TASKS TO COMPLETE:
1. In the passage on university and industry cooperation, rewrite the text from "The research analysis" up to and including "agrees to some extent.", putting "collaboration" in place of "cooperation" each time it appears.
2. Put this sentence from the passage on university and industry cooperation into Spanish: "Table 6 illustrates the human resources development level of the cooperation among universities and enterprises."

QUOTED TEXT:
* * *

The research analysis results of the universities study programmes
quality related to the manufacturing engineering are presented in Table
4. The majority of en- terprises agree with quality of current programs
or agree to some extent. Fig. 2 shows the common view of universities
current study programs.
[FIGURE 1 OMITTED]
[FIGURE 2 OMITTED]
The results of a current cooperation state among universities and
enterprises are given in Table 5. No responses that completely disagree
with current cooperation status and minority that disagree. The majority
of research analysis participants agrees with existing situation or
agrees to some extent.
Table 6 illustrates the human resources development level of the
cooperation among universities and enterprises. The participants in
general agree (58-50%) that humans may have high skill and should be
qualified in special training programs in order to be able to carry out
their multiple roles efficiently. Fig. 3 shows a total participants view
of humans' development.
Table 7 shows the industrialists' responses of the necessity
to improve the study programs related to manufacturing engineering
education in universities. In general, the majority of participants
agree that universities should modernise and update their study
programmes according to the rapid evolution of innovative technologies
and new peculiarities in manufacturing environment. Moreover,
universities should cooperate with enterprises in the graduates'
skills and training needs analysis, curriculum design and job placements
for gradual students. Fig. 4 and Fig. 5 demonstrate overall view of
participants' opinion in accordance with human resources seeking
efficient cooperation among industry and universities.
[FIGURE 3 OMITTED]
[FIGURE 4 OMITTED]
[FIGURE 5 OMITTED]
4. Conclusions
The research of this paper raised and considered actual cooperation
efficiency problems among academia and industry in modern and new
manufacturing environment. The cooperation is divided to improve
manufacturing engineering education in universities and implementation
in industry. It is stated many differences in understanding benefit of
successful cooperation for both sides improving manufacturing
engineering. On the other hand there are some common points of view how
to improve the efficiency of such cooperation. The research is based on
the responses of questionnaire; therefore, some subjectivity is
available. Briefly it is concluded.
1. Low current cooperation level among universities and enterprises
on national and international standard (25%) and no any cooperation
(75%).

* * *

RAW DATA:

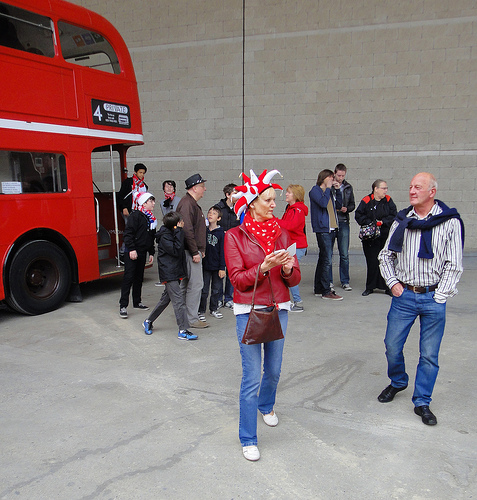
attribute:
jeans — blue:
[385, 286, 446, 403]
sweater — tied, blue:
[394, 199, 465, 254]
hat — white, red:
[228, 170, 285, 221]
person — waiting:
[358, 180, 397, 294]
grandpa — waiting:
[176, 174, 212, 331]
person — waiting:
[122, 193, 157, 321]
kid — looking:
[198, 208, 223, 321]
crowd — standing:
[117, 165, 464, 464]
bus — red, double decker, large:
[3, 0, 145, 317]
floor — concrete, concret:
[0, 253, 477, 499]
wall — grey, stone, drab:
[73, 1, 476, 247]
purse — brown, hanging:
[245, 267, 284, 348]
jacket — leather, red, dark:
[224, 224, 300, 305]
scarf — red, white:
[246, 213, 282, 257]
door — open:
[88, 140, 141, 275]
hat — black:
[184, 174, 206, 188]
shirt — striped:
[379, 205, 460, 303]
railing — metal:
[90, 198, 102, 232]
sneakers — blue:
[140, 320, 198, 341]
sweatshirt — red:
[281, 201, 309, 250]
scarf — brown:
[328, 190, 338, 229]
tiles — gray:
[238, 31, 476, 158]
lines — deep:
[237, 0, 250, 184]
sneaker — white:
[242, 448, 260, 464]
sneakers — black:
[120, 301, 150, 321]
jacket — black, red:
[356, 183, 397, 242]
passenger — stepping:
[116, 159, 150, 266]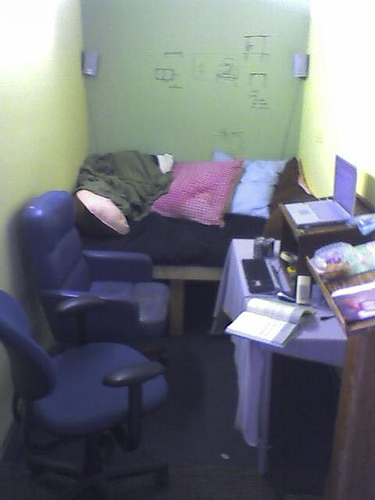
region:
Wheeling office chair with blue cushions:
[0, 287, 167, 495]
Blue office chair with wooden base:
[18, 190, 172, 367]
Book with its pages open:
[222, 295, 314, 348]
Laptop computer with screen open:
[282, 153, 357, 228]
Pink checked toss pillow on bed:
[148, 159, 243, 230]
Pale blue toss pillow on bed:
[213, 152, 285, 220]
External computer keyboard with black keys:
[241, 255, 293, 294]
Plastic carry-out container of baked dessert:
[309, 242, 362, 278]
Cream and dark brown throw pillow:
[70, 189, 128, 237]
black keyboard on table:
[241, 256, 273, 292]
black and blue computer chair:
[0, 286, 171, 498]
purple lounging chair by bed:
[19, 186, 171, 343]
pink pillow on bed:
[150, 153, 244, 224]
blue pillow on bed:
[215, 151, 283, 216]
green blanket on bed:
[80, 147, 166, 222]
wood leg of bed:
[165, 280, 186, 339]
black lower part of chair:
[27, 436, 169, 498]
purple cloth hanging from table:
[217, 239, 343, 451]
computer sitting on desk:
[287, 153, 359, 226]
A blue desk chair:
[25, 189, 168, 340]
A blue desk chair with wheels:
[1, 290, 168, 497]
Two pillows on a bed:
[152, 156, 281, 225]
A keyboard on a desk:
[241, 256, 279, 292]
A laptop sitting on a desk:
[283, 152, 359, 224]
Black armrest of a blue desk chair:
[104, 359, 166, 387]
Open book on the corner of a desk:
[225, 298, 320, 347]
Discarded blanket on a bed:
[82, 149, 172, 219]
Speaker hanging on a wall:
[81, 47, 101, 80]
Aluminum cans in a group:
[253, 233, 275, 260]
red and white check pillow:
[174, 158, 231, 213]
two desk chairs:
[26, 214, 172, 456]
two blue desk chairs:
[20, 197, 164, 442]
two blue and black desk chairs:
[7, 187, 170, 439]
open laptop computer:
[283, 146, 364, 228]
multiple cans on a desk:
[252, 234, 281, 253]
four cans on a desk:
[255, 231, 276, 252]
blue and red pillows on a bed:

* * *

RESULTS BY TASK:
1.
The research analysis results of the universities study programmes
quality related to the manufacturing engineering are presented in Table
4. The majority of en- terprises agree with quality of current programs
or agree to some extent. Fig. 2 shows the common view of universities
current study programs.
[FIGURE 1 OMITTED]
[FIGURE 2 OMITTED]
The results of a current collaboration state among universities and
enterprises are given in Table 5. No responses that completely disagree
with current collaboration status and minority that disagree. The majority
of research analysis participants agrees with existing situation or
agrees to some extent.

2. La tabla 6 ilustra el nivel de desarrollo de los recursos humanos en la cooperación entre universidades y empresas.